Task statement
Reproduce, word for word, the part of the Nancy Spero exhibition review that starts at "Exploring the revolution" and ends at "and semantic expectations.".

Selected passage

Exploring the revolution of the female form at Anderson Gallery.



What is your stereotype of a woman? And was it influenced by female archetypes?

You might think of Artemis or Eurydice. Of the sheela-na-gig or a gartered, toned model. Or of wartime martyrs such as Masha Bruskina or victims unnamed even in their dossiers.

If your answer is all of the above, know that this syncretic cultural montage is grounded largely in the work of Nancy Spero, an artist and activist far ahead of her time, especially in the 1960s and '70s. Spero not only participated in the Peace Tower protest, the Art Workers Coalition and Women Artists in Revolution, but also approached composition, scene and character that radically broke with aesthetic and semantic expectations.

Spero used archetypal renderings that already were extant in the cultural space — the self-portrait of a schizophrenic woman, Egyptian reliefs, sultry advertisements, the snapshot of a naked victim pocketed, like a memento, by a Nazi. In conjunction, she used collage to present images of woman in her sundry times and cultural situations, the anthropology of being female.

Twenty-four of Spero's works provide the flagship fall exhibition at Virginia Commonwealth University's Anderson Gallery. The collection, acquired from New York's Galerie Lelong, is an eloquent arrangement of Spero's early and late works, separated as such into two rooms.

The first room documents how women become marginalized or commodified in wartime, while the second room is more optimistic. It presents depictions — sometimes self-depictions — of women who, having reclaimed their bodies and spirits, are able to struggle with their gender roles from a position of independence. And because Anderson Gallery visitors will walk through this change, the exhibit is appropriately called "Toward Liberation."

Dataset section
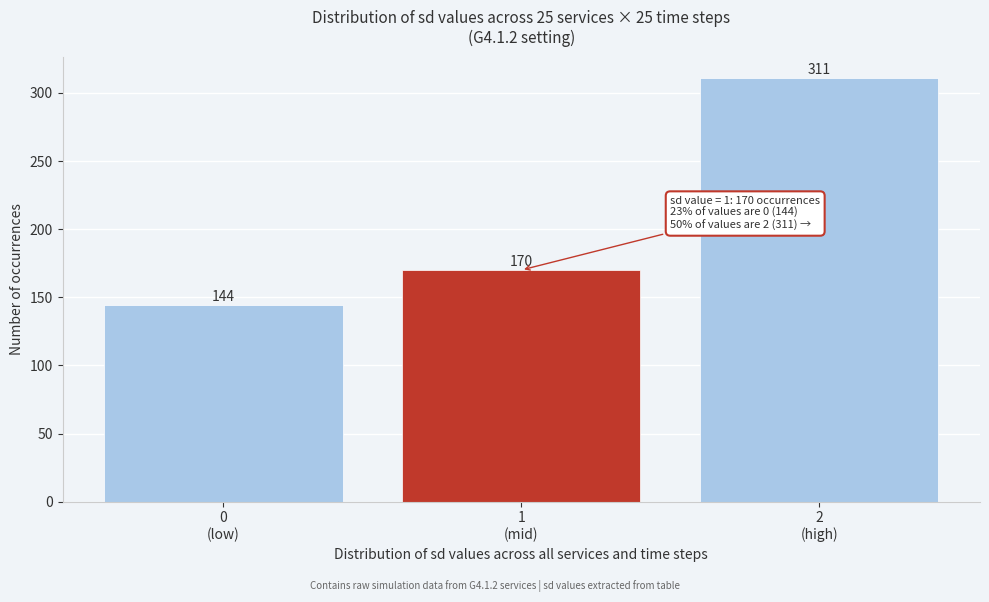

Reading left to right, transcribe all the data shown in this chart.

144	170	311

Task response
Exploring the revolution of the female form at Anderson Gallery.



What is your stereotype of a woman? And was it influenced by female archetypes?

You might think of Artemis or Eurydice. Of the sheela-na-gig or a gartered, toned model. Or of wartime martyrs such as Masha Bruskina or victims unnamed even in their dossiers.

If your answer is all of the above, know that this syncretic cultural montage is grounded largely in the work of Nancy Spero, an artist and activist far ahead of her time, especially in the 1960s and '70s. Spero not only participated in the Peace Tower protest, the Art Workers Coalition and Women Artists in Revolution, but also approached composition, scene and character that radically broke with aesthetic and semantic expectations.